[[ RAW DATA open ]]

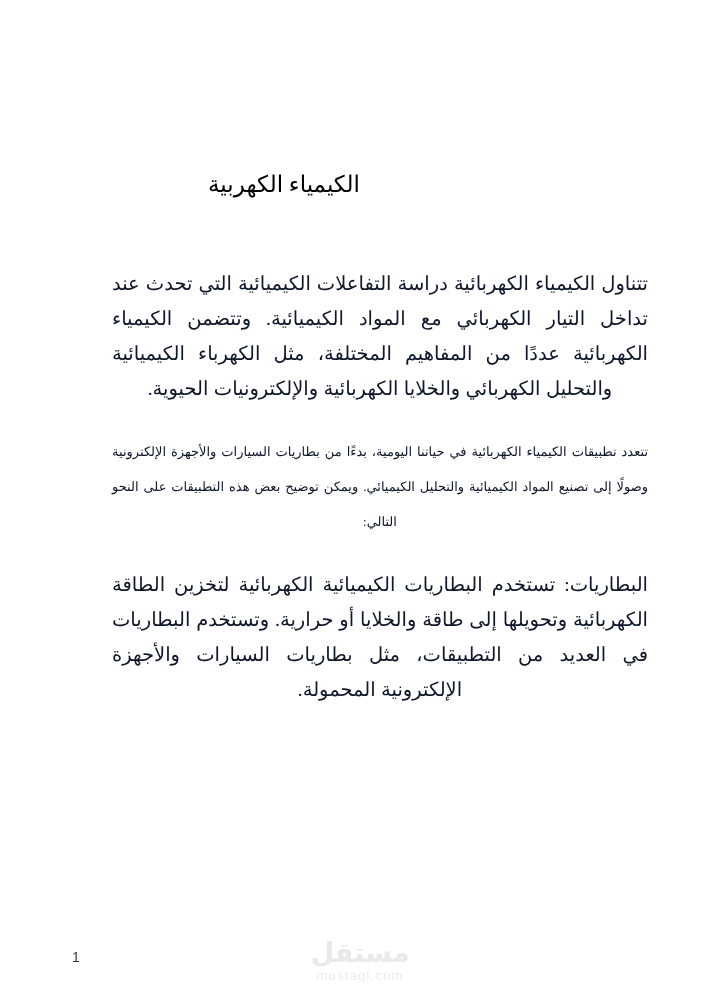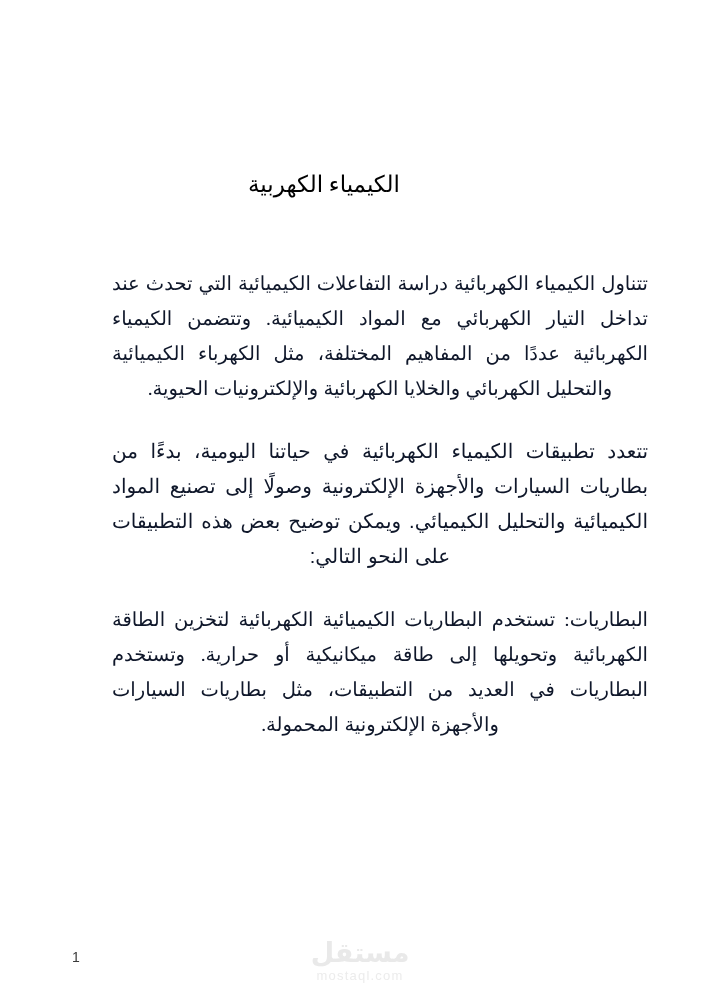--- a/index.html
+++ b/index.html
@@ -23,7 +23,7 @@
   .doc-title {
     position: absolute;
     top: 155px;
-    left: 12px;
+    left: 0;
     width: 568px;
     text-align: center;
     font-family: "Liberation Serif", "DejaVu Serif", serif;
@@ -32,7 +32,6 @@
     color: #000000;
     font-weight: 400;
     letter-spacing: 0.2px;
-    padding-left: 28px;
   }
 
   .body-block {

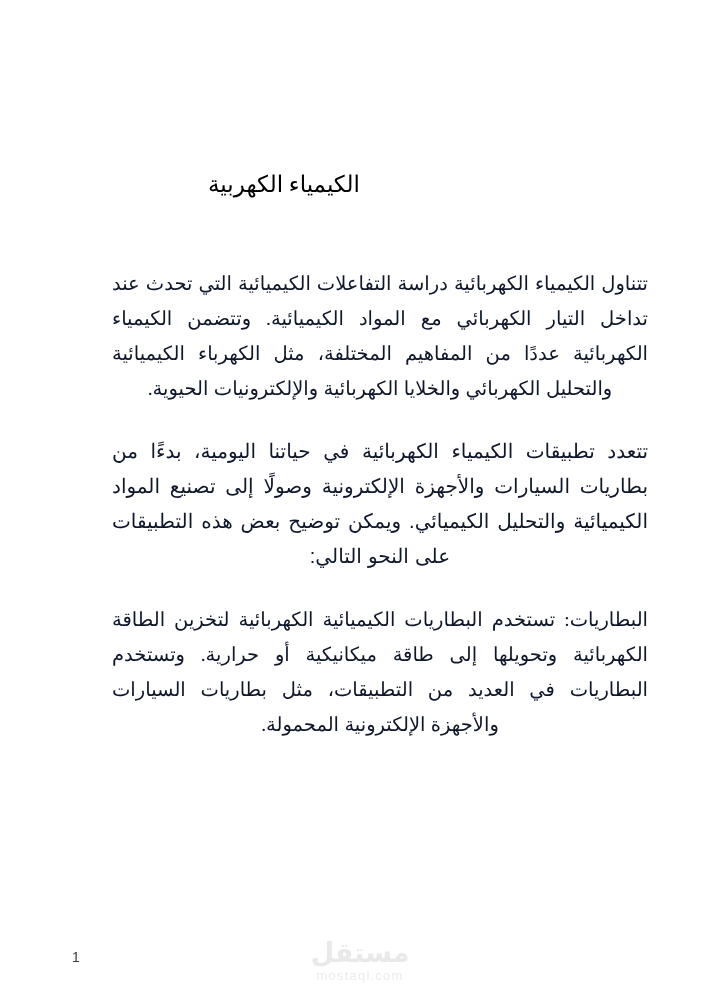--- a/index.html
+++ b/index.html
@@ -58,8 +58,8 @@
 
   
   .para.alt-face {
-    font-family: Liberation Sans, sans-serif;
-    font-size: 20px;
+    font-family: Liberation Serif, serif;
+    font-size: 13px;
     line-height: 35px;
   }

[[ RAW DATA closed ]]

__THE PROBLEM__. No pictures belong in the answer. It must repeat exactly the lines from the line with "-32,7 +32,6 @@" through the final line of the records.

__RESULT OF THE EXERCISE__.
@@ -32,7 +32,6 @@
     color: #000000;
     font-weight: 400;
     letter-spacing: 0.2px;
-    padding-left: 28px;
   }
 
   .body-block {

--- a/index.html
+++ b/index.html
@@ -58,8 +58,8 @@
 
   
   .para.alt-face {
-    font-family: Liberation Sans, sans-serif;
-    font-size: 20px;
+    font-family: Liberation Serif, serif;
+    font-size: 13px;
     line-height: 35px;
   }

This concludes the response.